DOCUMENT SEGMENT:
(Source: Business Wire)

Pulte Homes (NYSE: PHM):
Q3 Revenues Total $1.1 Billion
Q3 2009 Net Loss of $361 Million ($1.15 Per Share) Includes
$134 Million of Merger and Debt Retirement Costs and $164 Million of
Impairments and Related Charges
Q3 Homebuilding Gross Margin of 13.1%, Before the Impact of
Interest, Merger Costs, Impairments and Land-related Charges,
Increases 370 Basis Points from Q2 2009
Company Ends Quarter With $1.6 Billion in Cash After Retiring $1.7
Billion of Debt in the Period; Expects to Finish 2009 with $2.0
Billion in Cash
Company Raises Merger Synergy and Savings Target by 25% to $440
Million
Quarter-end Backlog of 8,383 Homes, Valued at $2.2 Billion
Pulte Homes (NYSE: PHM) announced today financial results for its third
quarter ended September 30, 2009. For the quarter, the Company reported
a net loss of $361.4 million, or $1.15 per share, inclusive of
approximately $86.7 million of charges and transaction costs associated
with its merger with Centex Corporation and $163.8 million in inventory
impairments and other land-related charges. The Company also recorded a
$47.4 million loss related to the debt retired in the quarter. For the
comparable period in 2008, the Company reported a net loss of $280.4
million, or $1.11 per share, including impairments and land-related
charges of $266.6 million.

EXERCISE:
According to the Pulte Homes earnings release, how much cash did the company expect to have at the end of 2009?

EXTRACTED DATA:

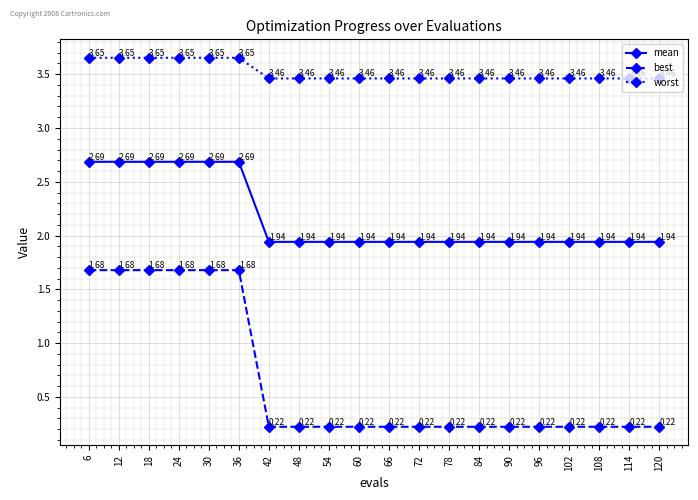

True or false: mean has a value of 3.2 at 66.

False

* * *

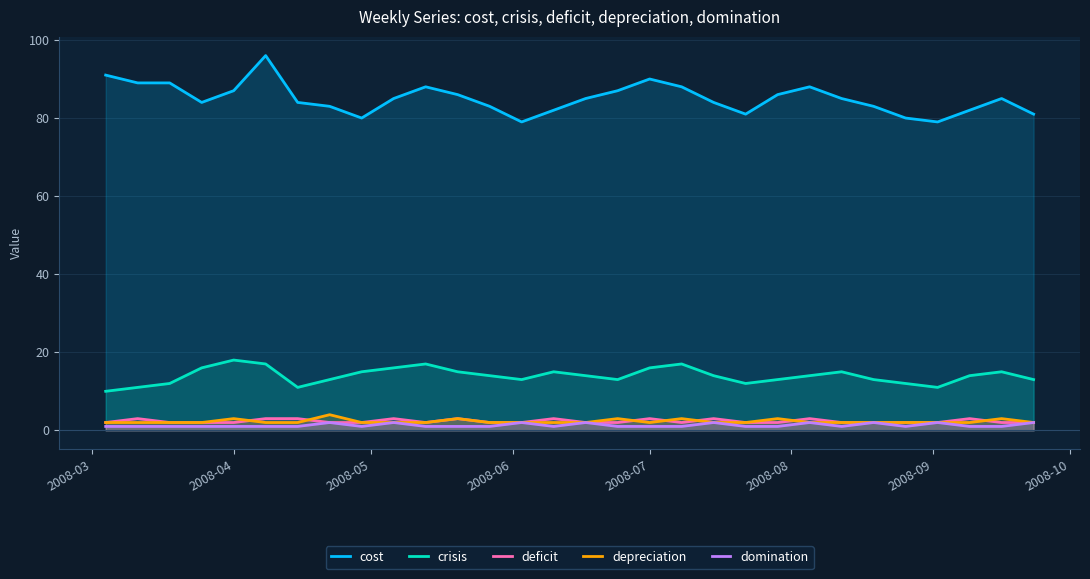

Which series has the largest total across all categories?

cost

...

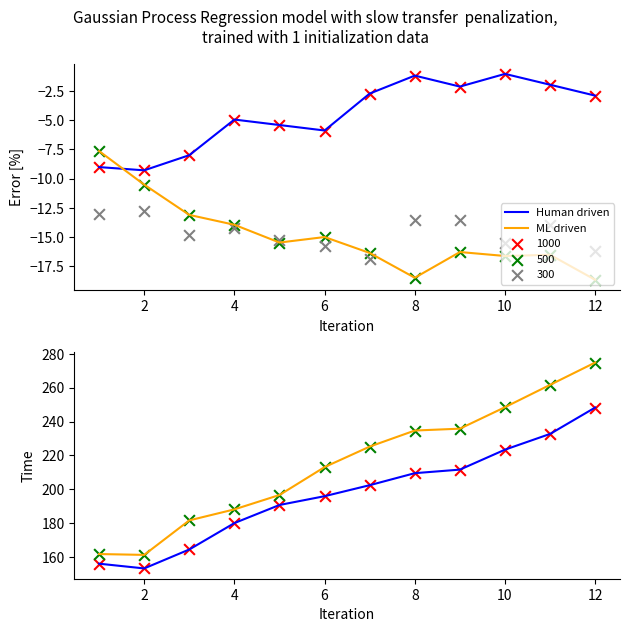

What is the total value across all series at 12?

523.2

WRITTEN ANSWER:
$2.0 billion